— WHAT YOU NEED TO DO —
Count the lines in the rows below that contain the string "does". Reply with that number alone.
***** DATA *****
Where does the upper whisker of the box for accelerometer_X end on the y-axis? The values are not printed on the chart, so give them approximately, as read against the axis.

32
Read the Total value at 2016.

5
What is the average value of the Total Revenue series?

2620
*****
***** DATA *****
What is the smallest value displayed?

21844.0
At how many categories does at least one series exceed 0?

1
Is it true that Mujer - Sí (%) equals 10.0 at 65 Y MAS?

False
*****
— EXPECTED OUTPUT —
2